TASKS TO PERFORM:
a) Answer these about the text on balanced trees and heaps:
(i) What does it call the practical answer in Python for a balanced BST?
(ii) In a 1-indexed array, at what position is the right child of node $i$?
(iii) How much faster than a pointer-based equivalent can an array heap be?
b) In the text on balanced trees and heaps, why can a heap be stored in a plain array with no pointers, and why does that make it faster than a pointer-based version?
c) Continue the text on balanced trees and heaps from the point where it stops.

SOURCE DOCUMENT:
You do not need to memorize the rotation cases. What matters is the guarantee: balanced BSTs give $O(\log n)$ for search, insert, and delete, always, regardless of insertion order.

In Python: the standard library has no balanced BST. sortedcontainers.SortedList is the practical answer - it gives $O(\log n)$ operations and preserves sorted order. For most applications, you reach for that rather than implementing rotations from scratch.


Heaps: Trees Stored in Arrays

A binary heap is a complete binary tree satisfying the heap property: every parent is greater than or equal to both its children (max-heap), or less than or equal (min-heap). The root is always the maximum (or minimum) element.

The array representation. Because heaps are complete binary trees, they can be stored in a plain array with no pointers. For a 1-indexed array:

  • Node $i$ has its parent at $\lfloor i/2 \rfloor$
  • Node $i$ has its left child at $2i$
  • Node $i$ has its right child at $2i + 1$
flowchart TD A["[1] 16"] --> B["[2] 14"] & C["[3] 10"] B --> D["[4] 8"] & E["[5] 7"] C --> F["[6] 9"] & G["[7] 3"]

No pointer traversal - just arithmetic. This is cache-friendly, memory-efficient, and requires no dynamic allocation. An array heap can be 3-5x faster than a pointer-based equivalent because all nodes are contiguous in memory.

Extracted records:

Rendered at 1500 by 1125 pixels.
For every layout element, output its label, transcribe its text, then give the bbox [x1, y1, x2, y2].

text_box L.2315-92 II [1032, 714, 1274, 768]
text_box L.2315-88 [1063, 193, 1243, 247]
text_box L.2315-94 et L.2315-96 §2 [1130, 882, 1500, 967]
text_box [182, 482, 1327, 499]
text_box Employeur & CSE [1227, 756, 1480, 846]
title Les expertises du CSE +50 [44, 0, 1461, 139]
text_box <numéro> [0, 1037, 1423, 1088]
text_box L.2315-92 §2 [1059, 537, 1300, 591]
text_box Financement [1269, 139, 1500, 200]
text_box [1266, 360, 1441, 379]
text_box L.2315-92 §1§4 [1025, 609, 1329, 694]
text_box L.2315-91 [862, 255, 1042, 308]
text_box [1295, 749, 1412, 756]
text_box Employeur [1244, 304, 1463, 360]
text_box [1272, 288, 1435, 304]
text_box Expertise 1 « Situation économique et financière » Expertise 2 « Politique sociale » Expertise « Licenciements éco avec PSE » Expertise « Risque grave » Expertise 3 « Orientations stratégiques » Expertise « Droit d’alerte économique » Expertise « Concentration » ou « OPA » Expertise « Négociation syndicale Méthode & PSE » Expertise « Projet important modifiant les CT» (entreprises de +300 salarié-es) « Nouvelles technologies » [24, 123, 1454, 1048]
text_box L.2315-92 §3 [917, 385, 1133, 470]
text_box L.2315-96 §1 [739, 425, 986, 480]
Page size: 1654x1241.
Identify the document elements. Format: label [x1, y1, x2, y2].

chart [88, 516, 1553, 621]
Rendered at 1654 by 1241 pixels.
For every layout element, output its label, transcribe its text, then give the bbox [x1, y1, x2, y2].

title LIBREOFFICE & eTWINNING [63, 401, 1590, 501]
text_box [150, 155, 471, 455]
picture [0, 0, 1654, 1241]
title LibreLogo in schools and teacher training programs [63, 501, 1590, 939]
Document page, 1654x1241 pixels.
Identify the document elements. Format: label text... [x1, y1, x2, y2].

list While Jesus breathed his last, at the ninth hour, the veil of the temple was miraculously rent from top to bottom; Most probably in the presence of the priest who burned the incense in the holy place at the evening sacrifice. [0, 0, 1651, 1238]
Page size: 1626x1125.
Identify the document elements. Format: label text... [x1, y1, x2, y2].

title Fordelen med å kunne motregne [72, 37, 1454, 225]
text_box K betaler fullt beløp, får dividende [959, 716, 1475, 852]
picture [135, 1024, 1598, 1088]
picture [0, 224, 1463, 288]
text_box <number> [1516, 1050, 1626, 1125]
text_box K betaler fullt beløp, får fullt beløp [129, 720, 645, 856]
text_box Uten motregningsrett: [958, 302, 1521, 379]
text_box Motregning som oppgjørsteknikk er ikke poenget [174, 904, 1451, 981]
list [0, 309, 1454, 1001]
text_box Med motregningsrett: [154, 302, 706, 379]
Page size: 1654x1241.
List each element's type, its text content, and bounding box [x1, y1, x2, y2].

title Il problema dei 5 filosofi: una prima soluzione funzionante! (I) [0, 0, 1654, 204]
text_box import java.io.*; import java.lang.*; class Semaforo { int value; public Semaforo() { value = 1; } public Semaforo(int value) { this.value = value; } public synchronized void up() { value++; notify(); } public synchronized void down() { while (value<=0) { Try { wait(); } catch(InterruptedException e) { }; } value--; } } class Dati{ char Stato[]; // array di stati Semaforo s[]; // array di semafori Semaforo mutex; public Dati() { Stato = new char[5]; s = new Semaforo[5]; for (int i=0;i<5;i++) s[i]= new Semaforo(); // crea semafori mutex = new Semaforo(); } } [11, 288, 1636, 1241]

ANSWERS IN ORDER:
a)
(i) sortedcontainers.SortedList
(ii) $2i + 1$
(iii) 3-5x faster

b) Heaps are complete binary trees, so each node's parent and children are found by arithmetic on its index rather than by following pointers. The array heap can be 3-5x faster because all nodes are contiguous in memory.

c)
Python’s heapq module implements a min-heap on a plain list:

import heapq

heap = []
heapq.heappush(heap, 5)
heapq.heappush(heap, 1)
heapq.heappush(heap, 3)

print(heapq.heappop(heap))   # 1 - always the minimum
print(heapq.heappop(heap))   # 3

# Priority queue example
class TaskScheduler:
    def __init__(self):
        self._queue: list[tuple[int, str]] = []

    def add_task(self, priority: int, name: str) -> None:
        heapq.heappush(self._queue, (priority, name))

    def run_next(self) -> str | None:
        if not self._queue:
            return None
        _, name = heapq.heappop(self._queue)
        return name

Heap Operations

Insert: place the new element at the end of the array, then sift it upward until the heap property is restored. Time: $O(\log n)$.

Extract-max/min: the extremum is always at the root (index 1). Remove it, move the last element to the root, then sift it down. Time: $O(\log n)$.

Build-heap: given an arbitrary array, convert it to a valid heap. The naive approach is to insert each element: $O(n \log n)$. The smarter way: start at the last internal node (index $\lfloor n/2 \rfloor$) and sift down toward the root. This is $O(n)$.

Why $O(n)$? A node at height $h$ needs at most $h$ swaps when sifted down. There are roughly $n/2^{h+1}$ nodes at height $h$. Total cost:

$$\sum_{h=0}^{\lfloor \log n \rfloor} \frac{n}{2^{h+1}} \cdot h = \frac{n}{2} \sum_{h=0}^{\infty} \frac{h}{2^h} = \frac{n}{2} \cdot 2 = O(n)$$

using the identity $\sum_{h=0}^{\infty} h x^h = x/(1-x)^2$ at $x = 1/2$. Intuitively: most nodes are near the leaves where sifting is cheap. Only a few nodes near the root need to travel far, and those are scarce.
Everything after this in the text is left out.